=== PROBLEM DETAILS ===
Starting with the line that contains "Región: Palma de Mallorca", give again exactly and only each line through the end of the records; include the last line and exclude pictures.

[Dataset entries]
━━━
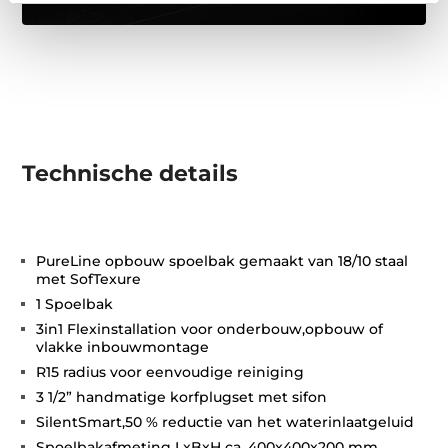
Technische details
PureLine opbouw spoelbak gemaakt van 18/10 staal
met SofTexure
1 Spoelbak
3in1 Flexinstallation voor onderbouw,opbouw of
vlakke inbouwmontage
R15 radius voor eenvoudige reiniging
3 1/2” handmatige korfplugset met sifon
SilentSmart,50 % reductie van het waterinlaatgeluid
Spoelbakafmeting LxBxH ca. 400x400x200 mm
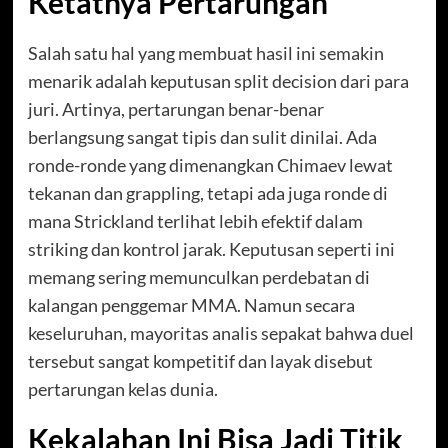
Ketatnya Pertarungan
Salah satu hal yang membuat hasil ini semakin
menarik adalah keputusan split decision dari para
juri. Artinya, pertarungan benar-benar
berlangsung sangat tipis dan sulit dinilai. Ada
ronde-ronde yang dimenangkan Chimaev lewat
tekanan dan grappling, tetapi ada juga ronde di
mana Strickland terlihat lebih efektif dalam
striking dan kontrol jarak. Keputusan seperti ini
memang sering memunculkan perdebatan di
kalangan penggemar MMA. Namun secara
keseluruhan, mayoritas analis sepakat bahwa duel
tersebut sangat kompetitif dan layak disebut
pertarungan kelas dunia.
Kekalahan Ini Bisa Jadi Titik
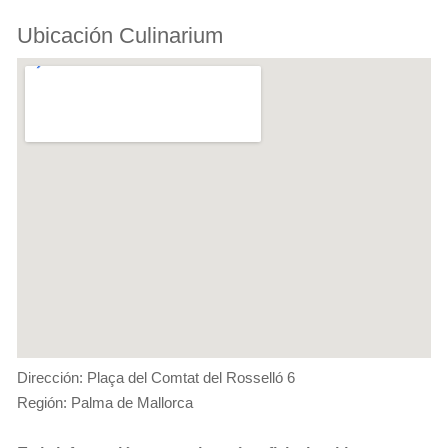
Ubicación Culinarium
Dirección: Plaça del Comtat del Rosselló 6
Región: Palma de Mallorca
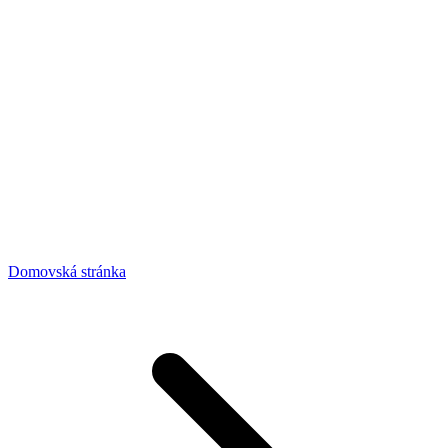
Domovská stránka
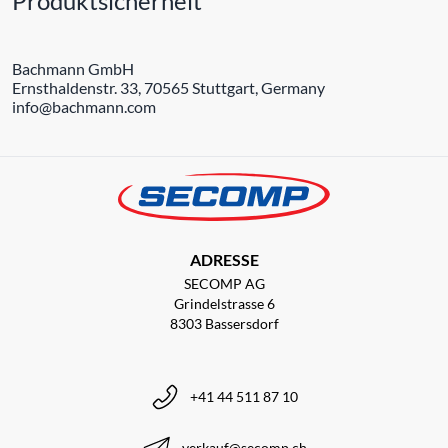
Produktsicherheit
Bachmann GmbH
Ernsthaldenstr. 33, 70565 Stuttgart, Germany
info@bachmann.com
ADRESSE
SECOMP AG
Grindelstrasse 6
8303 Bassersdorf
+41 44 511 87 10
verkauf@secomp.ch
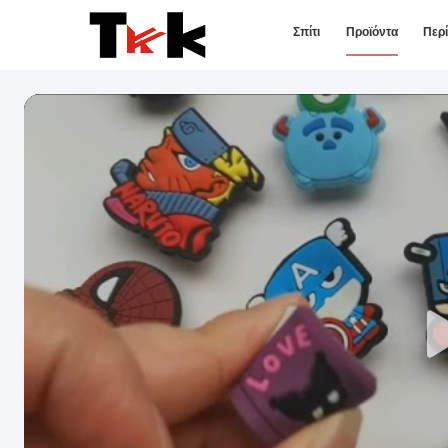
Σπίτι
Προϊόντα
Περ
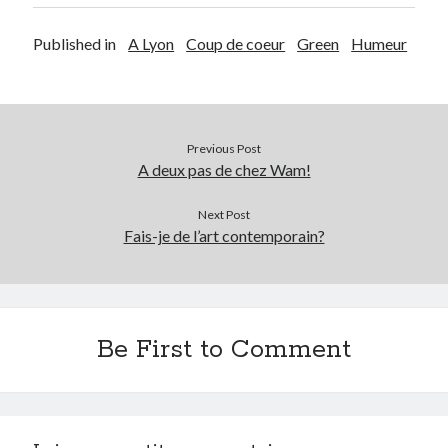
Post inutile
Published in
A Lyon
Coup de coeur
Green
Humeur
Proust
Sons
Sorties cuculturelles
Tavukoi
Vidéos
Previous Post
A deux pas de chez Wam!
Next Post
Fais-je de l’art contemporain?
Be First to Comment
━━━
=== RESPONSE AREA ===
Región: Palma de Mallorca
Domovská stránka
Produktsicherheit
Bachmann GmbH
Ernsthaldenstr. 33, 70565 Stuttgart, Germany
info@bachmann.com
ADRESSE
SECOMP AG
Grindelstrasse 6
8303 Bassersdorf
+41 44 511 87 10
verkauf@secomp.ch
Σπίτι
Προϊόντα
Περ
Post inutile
Published in
A Lyon
Coup de coeur
Green
Humeur
Proust
Sons
Sorties cuculturelles
Tavukoi
Vidéos
Previous Post
A deux pas de chez Wam!
Next Post
Fais-je de l’art contemporain?
Be First to Comment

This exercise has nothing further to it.